Transcribed page contents:

+++

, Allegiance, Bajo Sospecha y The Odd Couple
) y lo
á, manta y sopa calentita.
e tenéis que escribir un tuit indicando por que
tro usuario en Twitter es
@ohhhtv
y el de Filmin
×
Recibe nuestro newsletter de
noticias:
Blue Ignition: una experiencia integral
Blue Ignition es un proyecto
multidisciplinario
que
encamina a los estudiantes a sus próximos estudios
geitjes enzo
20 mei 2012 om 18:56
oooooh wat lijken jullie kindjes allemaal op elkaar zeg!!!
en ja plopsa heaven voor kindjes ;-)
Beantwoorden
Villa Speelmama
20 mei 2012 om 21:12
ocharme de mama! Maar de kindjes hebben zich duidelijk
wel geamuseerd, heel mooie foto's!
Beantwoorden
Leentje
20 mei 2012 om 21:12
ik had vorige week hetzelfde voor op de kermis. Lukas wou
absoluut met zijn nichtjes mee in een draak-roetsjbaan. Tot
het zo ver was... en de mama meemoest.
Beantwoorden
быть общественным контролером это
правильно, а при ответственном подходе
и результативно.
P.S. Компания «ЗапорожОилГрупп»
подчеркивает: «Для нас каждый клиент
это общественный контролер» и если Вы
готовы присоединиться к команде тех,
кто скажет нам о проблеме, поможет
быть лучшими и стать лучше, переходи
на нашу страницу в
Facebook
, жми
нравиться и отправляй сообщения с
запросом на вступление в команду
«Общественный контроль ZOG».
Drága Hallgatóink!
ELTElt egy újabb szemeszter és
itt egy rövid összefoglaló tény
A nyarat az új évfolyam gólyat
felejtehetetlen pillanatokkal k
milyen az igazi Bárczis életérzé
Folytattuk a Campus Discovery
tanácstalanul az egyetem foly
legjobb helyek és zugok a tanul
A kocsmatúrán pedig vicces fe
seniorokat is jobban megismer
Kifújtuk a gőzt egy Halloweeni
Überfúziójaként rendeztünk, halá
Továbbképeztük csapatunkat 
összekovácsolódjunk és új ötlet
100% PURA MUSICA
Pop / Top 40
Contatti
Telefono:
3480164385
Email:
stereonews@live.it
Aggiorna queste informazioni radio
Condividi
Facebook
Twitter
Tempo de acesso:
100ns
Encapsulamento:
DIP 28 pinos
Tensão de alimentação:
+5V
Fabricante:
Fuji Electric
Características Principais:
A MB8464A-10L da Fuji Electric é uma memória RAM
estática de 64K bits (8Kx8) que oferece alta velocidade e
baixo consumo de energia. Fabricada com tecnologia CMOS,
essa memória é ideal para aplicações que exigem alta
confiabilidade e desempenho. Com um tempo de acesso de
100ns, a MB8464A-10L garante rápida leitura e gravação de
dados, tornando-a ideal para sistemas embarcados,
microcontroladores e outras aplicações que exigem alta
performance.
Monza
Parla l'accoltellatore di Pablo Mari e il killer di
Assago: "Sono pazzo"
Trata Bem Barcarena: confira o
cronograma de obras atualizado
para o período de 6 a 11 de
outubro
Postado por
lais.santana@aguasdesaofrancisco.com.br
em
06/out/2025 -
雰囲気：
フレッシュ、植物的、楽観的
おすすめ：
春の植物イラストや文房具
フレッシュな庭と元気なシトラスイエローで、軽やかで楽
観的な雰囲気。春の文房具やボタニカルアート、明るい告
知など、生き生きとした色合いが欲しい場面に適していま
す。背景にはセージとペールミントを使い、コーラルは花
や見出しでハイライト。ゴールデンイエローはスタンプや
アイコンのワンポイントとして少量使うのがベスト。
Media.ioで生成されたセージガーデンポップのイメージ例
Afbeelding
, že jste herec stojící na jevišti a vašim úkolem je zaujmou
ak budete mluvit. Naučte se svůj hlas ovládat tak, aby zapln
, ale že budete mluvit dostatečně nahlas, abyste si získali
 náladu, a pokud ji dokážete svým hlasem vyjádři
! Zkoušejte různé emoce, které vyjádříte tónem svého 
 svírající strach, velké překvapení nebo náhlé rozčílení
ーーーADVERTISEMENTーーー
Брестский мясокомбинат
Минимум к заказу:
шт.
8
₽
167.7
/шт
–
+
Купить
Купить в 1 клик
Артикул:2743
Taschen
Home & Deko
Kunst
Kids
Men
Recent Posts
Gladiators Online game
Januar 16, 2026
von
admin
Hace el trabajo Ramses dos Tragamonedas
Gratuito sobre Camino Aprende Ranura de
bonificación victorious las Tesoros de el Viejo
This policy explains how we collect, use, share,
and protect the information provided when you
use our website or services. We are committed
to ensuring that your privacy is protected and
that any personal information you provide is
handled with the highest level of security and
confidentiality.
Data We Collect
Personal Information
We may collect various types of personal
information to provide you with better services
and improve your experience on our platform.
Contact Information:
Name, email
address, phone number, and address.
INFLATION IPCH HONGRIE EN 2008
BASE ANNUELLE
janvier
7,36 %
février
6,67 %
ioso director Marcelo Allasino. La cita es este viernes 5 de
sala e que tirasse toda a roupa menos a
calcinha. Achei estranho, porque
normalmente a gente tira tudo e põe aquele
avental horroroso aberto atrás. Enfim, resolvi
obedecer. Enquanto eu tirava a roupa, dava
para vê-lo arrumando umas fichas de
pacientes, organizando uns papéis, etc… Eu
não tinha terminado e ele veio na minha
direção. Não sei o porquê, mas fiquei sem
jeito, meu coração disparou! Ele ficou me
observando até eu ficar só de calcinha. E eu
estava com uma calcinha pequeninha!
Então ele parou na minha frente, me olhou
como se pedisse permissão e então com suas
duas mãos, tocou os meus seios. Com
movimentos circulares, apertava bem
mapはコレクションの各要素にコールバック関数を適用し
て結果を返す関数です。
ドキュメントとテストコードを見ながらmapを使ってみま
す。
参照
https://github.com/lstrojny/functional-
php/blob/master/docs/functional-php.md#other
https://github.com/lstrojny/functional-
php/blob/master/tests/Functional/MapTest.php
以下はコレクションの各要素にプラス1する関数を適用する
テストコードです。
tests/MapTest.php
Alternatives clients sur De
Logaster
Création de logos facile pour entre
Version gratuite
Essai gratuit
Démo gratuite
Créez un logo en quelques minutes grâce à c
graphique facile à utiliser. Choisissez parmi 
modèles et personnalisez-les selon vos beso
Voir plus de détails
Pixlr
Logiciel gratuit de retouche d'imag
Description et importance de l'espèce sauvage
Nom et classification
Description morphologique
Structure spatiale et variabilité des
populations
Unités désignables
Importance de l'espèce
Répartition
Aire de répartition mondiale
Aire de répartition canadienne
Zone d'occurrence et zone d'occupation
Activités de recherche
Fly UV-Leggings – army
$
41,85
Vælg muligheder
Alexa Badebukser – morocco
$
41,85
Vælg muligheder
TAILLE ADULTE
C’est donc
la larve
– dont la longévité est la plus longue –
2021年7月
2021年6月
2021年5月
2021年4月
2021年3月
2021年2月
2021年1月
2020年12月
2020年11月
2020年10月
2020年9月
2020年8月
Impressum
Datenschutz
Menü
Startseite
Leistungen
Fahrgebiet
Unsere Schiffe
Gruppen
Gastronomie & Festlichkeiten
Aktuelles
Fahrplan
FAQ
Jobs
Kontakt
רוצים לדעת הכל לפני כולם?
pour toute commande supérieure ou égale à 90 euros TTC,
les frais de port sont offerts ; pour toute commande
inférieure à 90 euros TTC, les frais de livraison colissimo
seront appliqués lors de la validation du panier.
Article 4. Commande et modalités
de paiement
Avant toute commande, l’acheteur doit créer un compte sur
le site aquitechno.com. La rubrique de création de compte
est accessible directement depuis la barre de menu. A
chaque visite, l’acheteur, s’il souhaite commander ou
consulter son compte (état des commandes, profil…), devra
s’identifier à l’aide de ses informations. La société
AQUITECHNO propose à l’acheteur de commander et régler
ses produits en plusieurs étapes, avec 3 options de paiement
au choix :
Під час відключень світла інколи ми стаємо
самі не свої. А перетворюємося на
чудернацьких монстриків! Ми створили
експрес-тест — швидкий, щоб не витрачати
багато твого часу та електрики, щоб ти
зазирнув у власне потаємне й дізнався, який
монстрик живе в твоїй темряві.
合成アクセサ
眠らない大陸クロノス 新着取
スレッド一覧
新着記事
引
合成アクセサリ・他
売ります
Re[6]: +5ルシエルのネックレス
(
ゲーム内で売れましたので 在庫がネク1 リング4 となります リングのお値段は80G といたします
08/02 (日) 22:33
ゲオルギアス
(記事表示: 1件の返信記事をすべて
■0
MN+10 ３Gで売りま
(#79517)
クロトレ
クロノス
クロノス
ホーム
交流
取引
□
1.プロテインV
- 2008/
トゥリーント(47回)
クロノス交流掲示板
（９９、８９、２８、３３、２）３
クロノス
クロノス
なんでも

+++

WORK REQUIRED:
For the entries above, say how many lines contain the word "compte", giving the number alone.

RESPONSE AREA:
3